Ни к кому другому, начиная с первых же лет своего писательства, он не проявлял такого исключительного внимания как к величайшему художнику, а с годами и умиленного почитания как к “мудрецу”, “великому человеку” и т. д. и т. п.
Одним из первых выражений восхищения талантом Толстого представляются бесподписные критические статьи Лескова “Герои Отечественной войны по графу Л. Н. Толстому” [“Биржевые ведомости”, 1869, № 66, 68, 70, 75, 98, 99, 109.] и бесподписный же фельетон “Русские общественные заметки” [“Биржевые ведомости”, № 340, 14 дек. ], в котором говорится:
“Перед И. С. Тургеневым, как и перед всеми нами, в последний год вырос и возвысился до незнакомой нам доселе величины автор “Детства и отрочества”, и он являет нам в своем последнем, прославившем его сочинении, в “Войне и мире”, не только громадный талант, ум и душу, но и (что в наш просвещенный век всего реже) большой, достойный почтения характер. Между выходом в свет томов его сочинений проходят длинные периоды, в течение которых на него, по простонародному выражению, “всех собак вешают”: его зовут и тем, и другим, и фаталистом, и идиотом, и сумасшедшим, и реалистом, и спиритом; а он в следующей затем книжке опять остается тем же, чем был и чем сам себя самому себе представляет, конечно, вернее всех направленских критиков и присяжных ценовщиков литературного базара. Это ход большого, поставленного на твердые ноги и крепко подкованного коня”.
Ярко высказанный интерес к Толстому уже никогда не понижается. Напротив, он неуклонно нарастает, становясь все пристальнее и напряженнее.
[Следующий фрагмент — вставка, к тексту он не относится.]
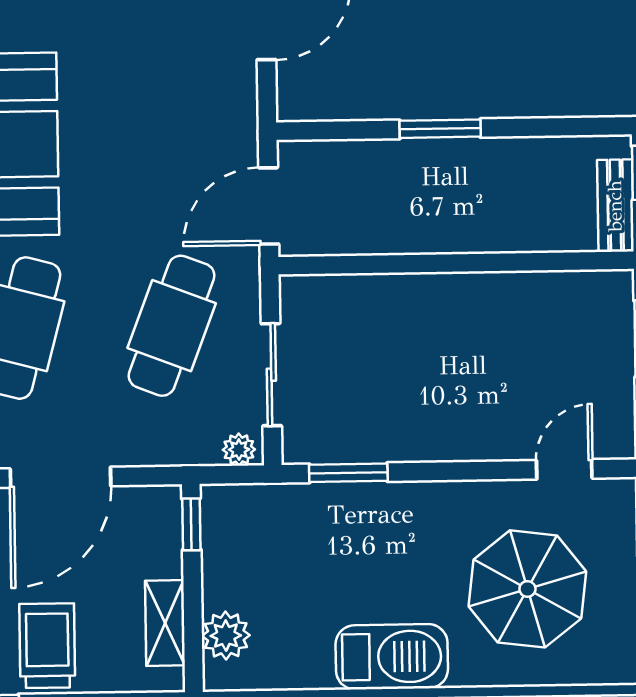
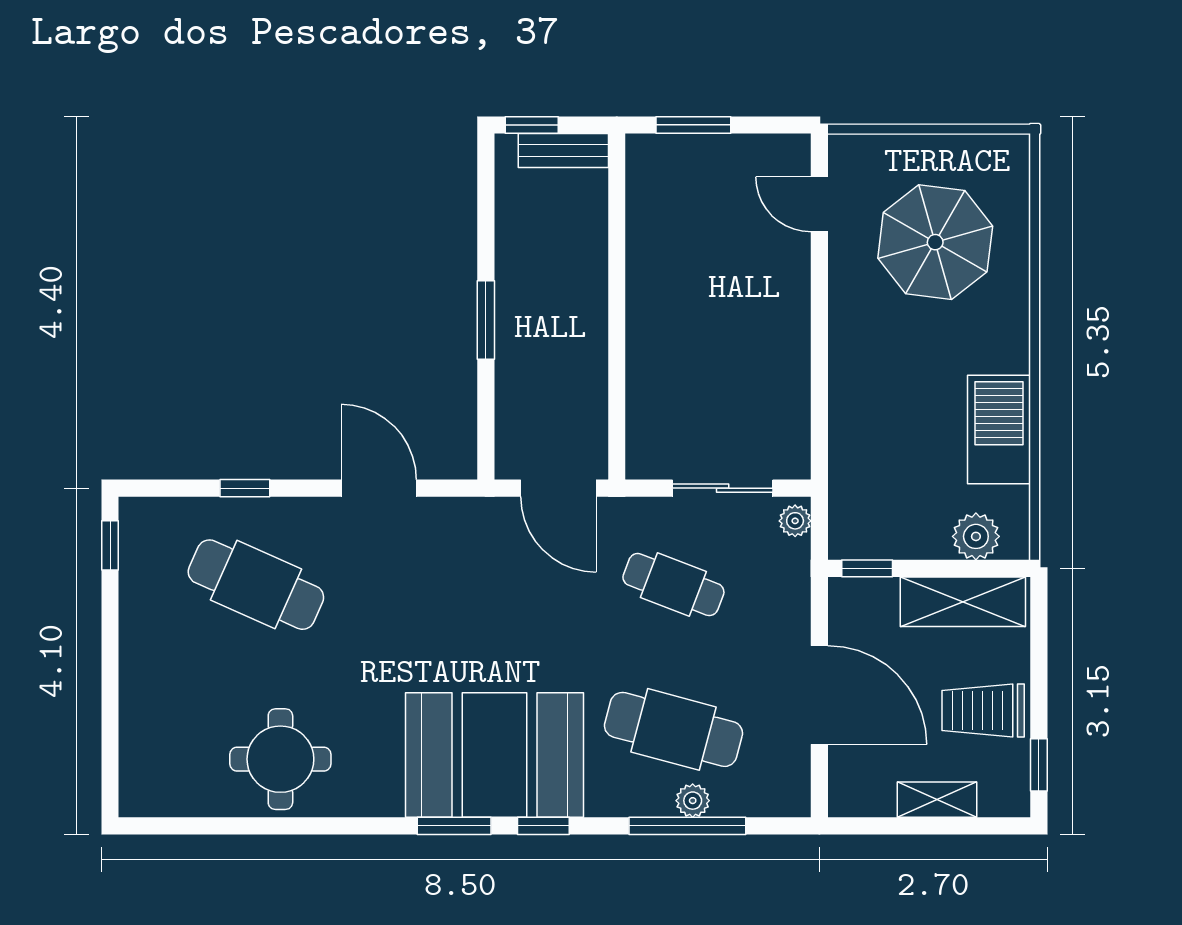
cafe table: (172, 326) -> (673, 585), width x0.73, depth x0.74
window: (348, 473) -> (819, 415), removed
shelving: (165, 623) -> (963, 602), width x1.50, depth x1.33
barbecue: (392, 657) -> (999, 430), moved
Притом уже не только как к писателю, но и как к человеку.
Натура Льва Николаевича долгие годы представлялась лично с ним незнакомому Лескову полной “своенравной непосредственности” [Письмо Лескова к И. С. Аксакову от 28 июля (9 августа) 1875 г. — Пушкинский дом.].
27 сентября 1875 года, не сочувствуя только что прочитанной им в Мариенбаде статье “Московских ведомостей” по герцеговинскому вопросу, Лесков “поздравлял” с нею А. П. Милюкова, колко заканчивая письмо:
“И эти унылые люди, со всею их дальнозоркою расчетливостью, ошибутся, и эту ошибку им покажет не кто иной, как тот, очень многими (и вами) отвергаемый незримый дух народа, о котором говорит всех смелее и, по-моему, всех лучше граф Лев Толстой в “Войне и мире” [“Шестидесятые годы”, с. 299.].
В письме к А. С. Суворину от 9 октября 1883 года Лесков писал:
“О Льве Н[иколаевиче] Толстом я совершенно тех же мыслей, как и вы, но это не исключает сбыточности моих предположений насчет “желания” постраждовать. Он будет рад, если его позовут к суду за ересь, но этого, как вы справедливо думаете, — не будет… Вихляется он — несомненно, но точку он видит верную: христианство есть учение жизненное, а не отвлеченное, и испорчено оно тем, что его делали отвлеченностью. “Все религии хороши, пока их не испортили жрецы”. У нас византиизм, а не христианство, и Толстой против этого бьется с достоинством, желая указать в Евангелии не столько “путь к небу”, сколько смысл жизни. Есть места, где он даже соприкасается с идеями Бокля… Ее [церкви. — А. Л.] время прошло и никогда более не возвратится… Поступки Толстого “есть чудачество”, но оно в народном духе. Разве, вы думаете, там тоже не чудачат?” [“Письма русских писателей к А. С. Суворину”, с. 58.]